At a press conference late last week, Rep. Paul Gosar (R-Ariz.) said firmly, “By allowing Cosby to keep his Medal of Freedom, our nation is sending the wrong message to society and future generations.”
Last year, Gosar asked President Obama to revoke the medal, but revocation is unprecedented; it’s never happened before in the 70-year history of the award, and Obama explained that he had no mechanisms to do so. Gosar’s bill would create that mechanism, giving the president the power to take back Cosby’s medal, which he was awarded in 2002 by President George W. Bush.
Karen Poesler, a leader with the anti-sexual assault group Survivors Network of those Abuse by Priests (SNAP), said in a statement:
It’s bogus for officials to claim ‘We haven’t ever revoked such an honor before.’ That’s irrelevant. A president has probably never before honored a prominent entertainer who later was accused of raping, drugging and abusing dozens of women.

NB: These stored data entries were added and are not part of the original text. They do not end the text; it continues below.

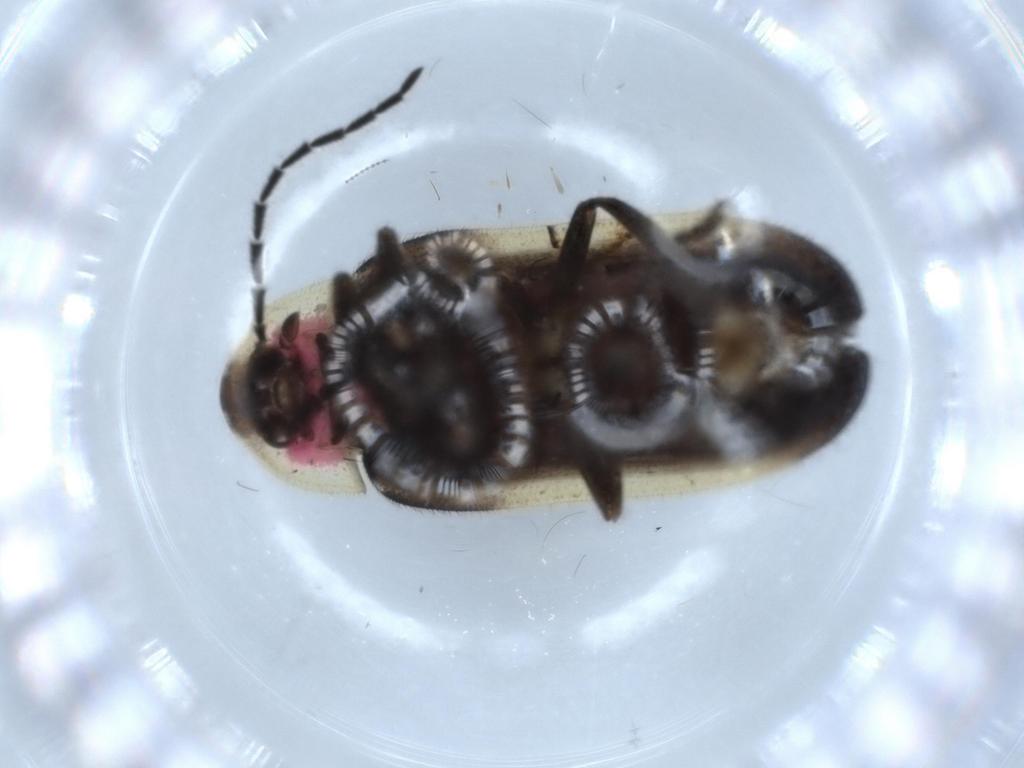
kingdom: Animalia
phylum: Arthropoda
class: Insecta
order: Coleoptera
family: Lampyridae
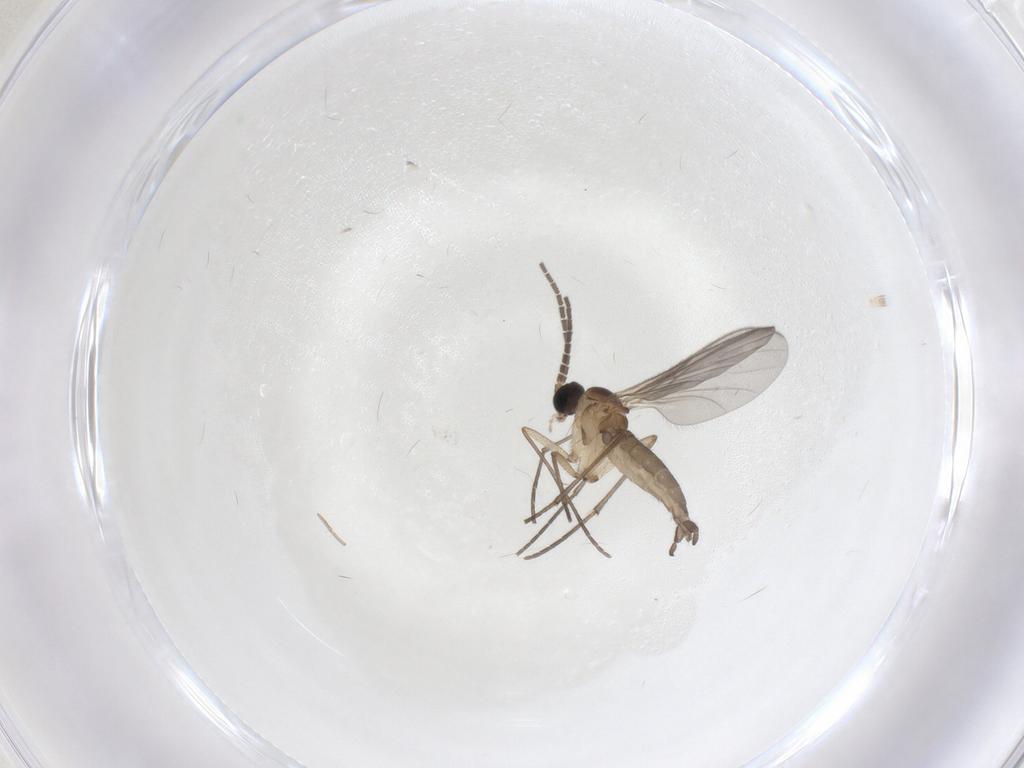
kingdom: Animalia
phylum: Arthropoda
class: Insecta
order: Diptera
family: Sciaridae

Last month, Swarthmore and Drexel University revoked similar honors. This year, other institutions including Fordham, Goucher, Baylor, the University of San Francisco, Marquette and California State University have taken similar steps. Last December, Cosby stepped down from the Temple University Board of Trustees. The University of Missouri is considering rescinding a degree it gave to Cosby. We applaud every institution that has rescinded Cosby’s honorary degrees. It’s time the federal government takes similar steps.
D.C.-based nonprofit Promoting Awareness | Victim Empowerment worked closely with Gosar on the bill. The organization previously circulated a petition asking Obama to revoke the medal, receiving support from Sens. Kirsten Gillibrand (D-N.Y.) and Claire McCaskill of Missouri. The petition received nearly 15,000 signatures.
Gosar stated that his bill would also introduce criminal penalties to be imposed on anyone who wears or publicly displays a Presidential Medal of Freedom that has been revoked.
Explaining why he put forth the bill, he said, “Revoking Bill Cosby’s Medal of Freedom won’t undo his actions or heal the wounds of his victims but it will signal to the American people that we will not tolerate such lewd behavior.”